**Directions**.
Work through the listing below and give again exactly the lines from the one with "focal_mm: 35" to the one with "focal_mm: 10", both ends included. All other lines and all pictures stay out.

Start of Block

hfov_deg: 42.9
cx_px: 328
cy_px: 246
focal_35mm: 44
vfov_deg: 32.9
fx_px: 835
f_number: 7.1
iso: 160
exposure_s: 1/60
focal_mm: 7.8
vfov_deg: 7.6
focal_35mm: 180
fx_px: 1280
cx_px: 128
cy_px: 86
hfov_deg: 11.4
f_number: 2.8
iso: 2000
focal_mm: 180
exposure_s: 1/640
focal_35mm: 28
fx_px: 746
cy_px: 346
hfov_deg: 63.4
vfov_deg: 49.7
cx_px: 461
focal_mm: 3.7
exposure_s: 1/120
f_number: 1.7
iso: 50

End of Block
Start of Block

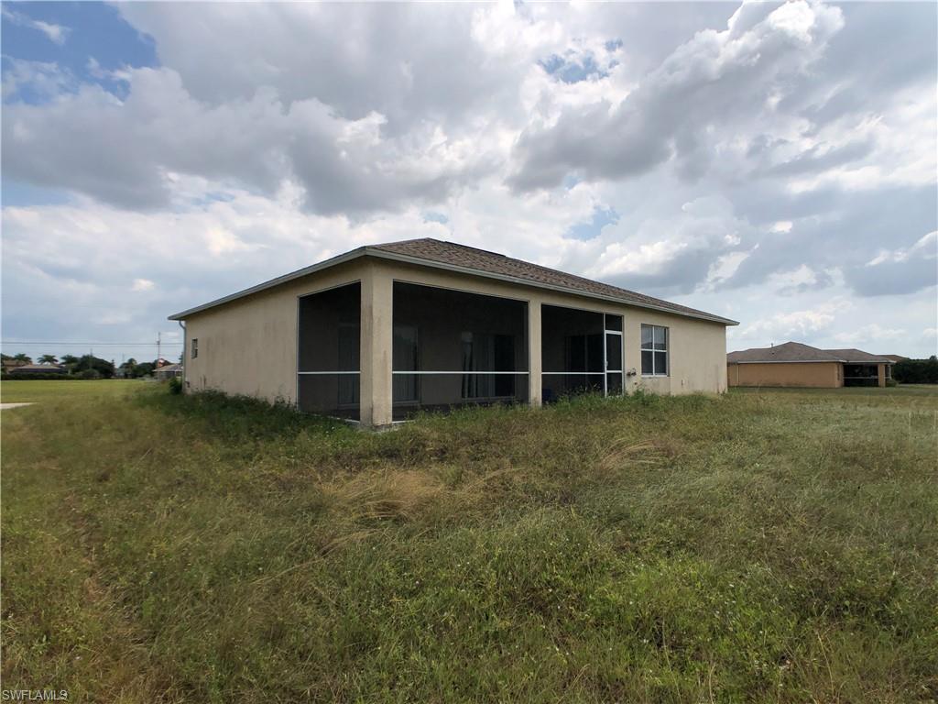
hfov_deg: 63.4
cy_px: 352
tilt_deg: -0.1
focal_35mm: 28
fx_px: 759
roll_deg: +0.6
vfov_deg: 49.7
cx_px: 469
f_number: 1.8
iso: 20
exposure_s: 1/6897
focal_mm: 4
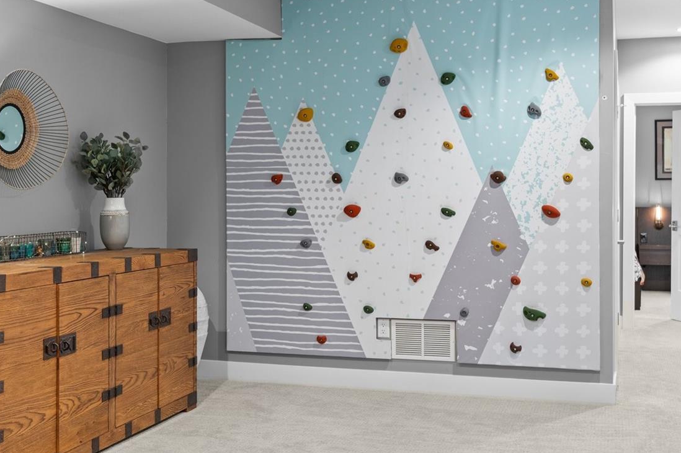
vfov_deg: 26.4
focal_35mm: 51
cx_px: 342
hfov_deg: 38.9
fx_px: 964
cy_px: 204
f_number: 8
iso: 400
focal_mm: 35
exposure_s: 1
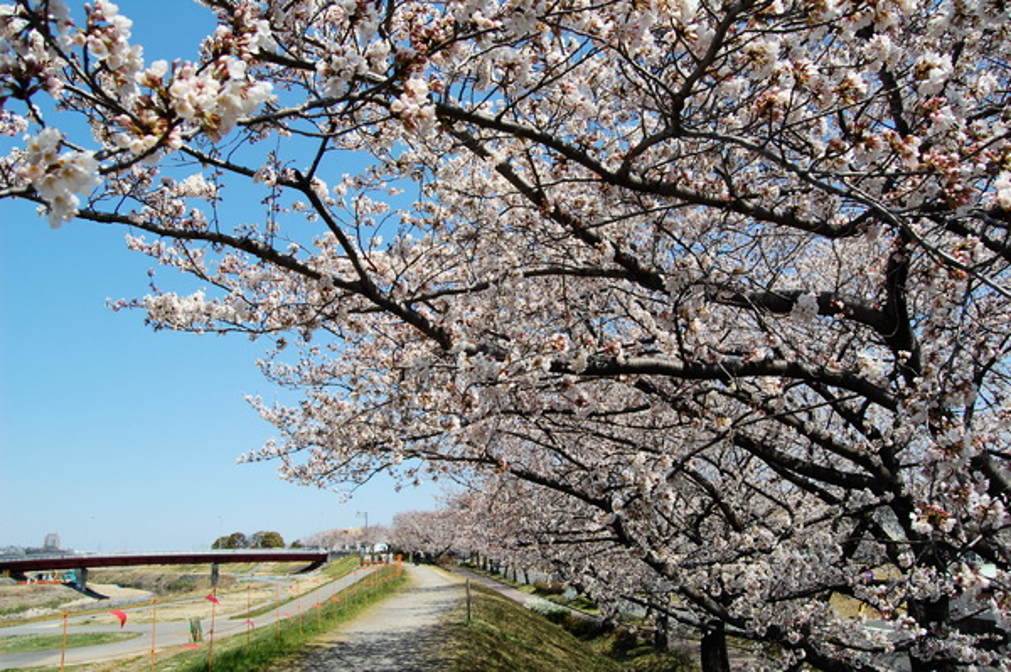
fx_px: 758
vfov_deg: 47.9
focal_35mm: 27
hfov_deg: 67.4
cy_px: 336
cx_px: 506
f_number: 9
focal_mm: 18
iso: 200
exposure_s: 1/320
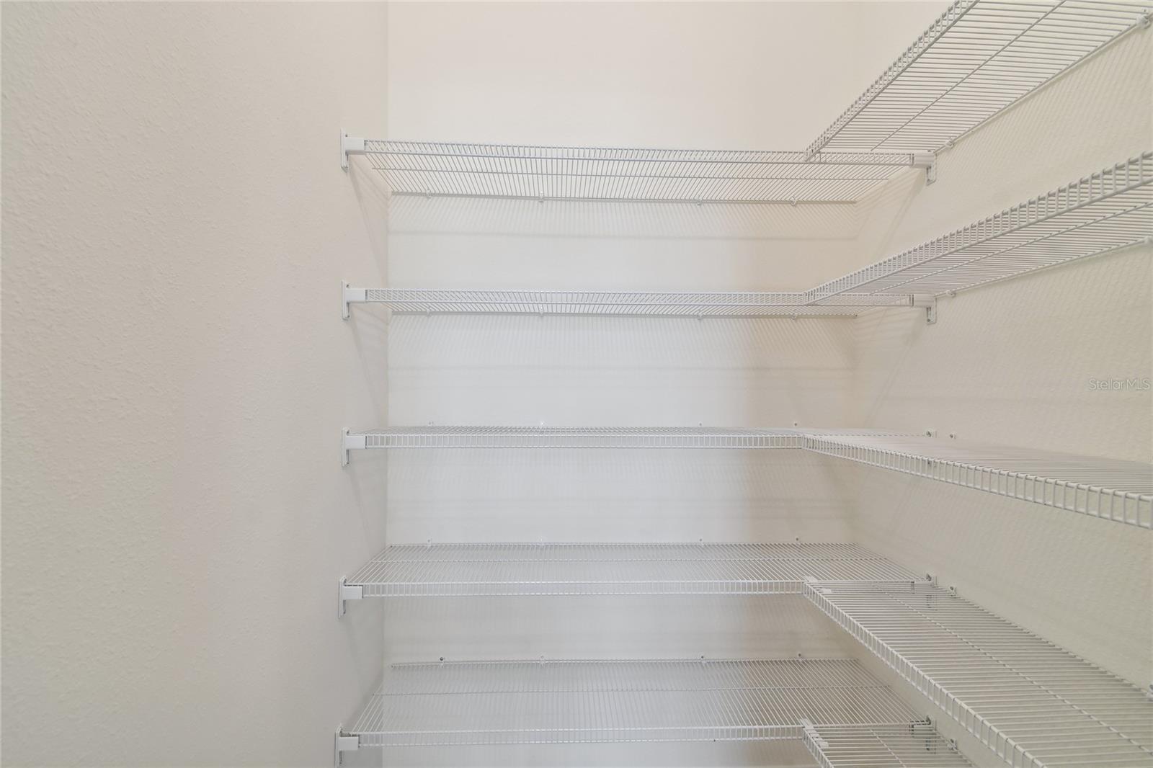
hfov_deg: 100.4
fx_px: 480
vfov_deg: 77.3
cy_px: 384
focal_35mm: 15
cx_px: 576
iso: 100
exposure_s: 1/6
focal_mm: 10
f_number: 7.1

End of Block

**Response box**.
focal_mm: 35
exposure_s: 1
fx_px: 758
vfov_deg: 47.9
focal_35mm: 27
hfov_deg: 67.4
cy_px: 336
cx_px: 506
f_number: 9
focal_mm: 18
iso: 200
exposure_s: 1/320
hfov_deg: 100.4
fx_px: 480
vfov_deg: 77.3
cy_px: 384
focal_35mm: 15
cx_px: 576
iso: 100
exposure_s: 1/6
focal_mm: 10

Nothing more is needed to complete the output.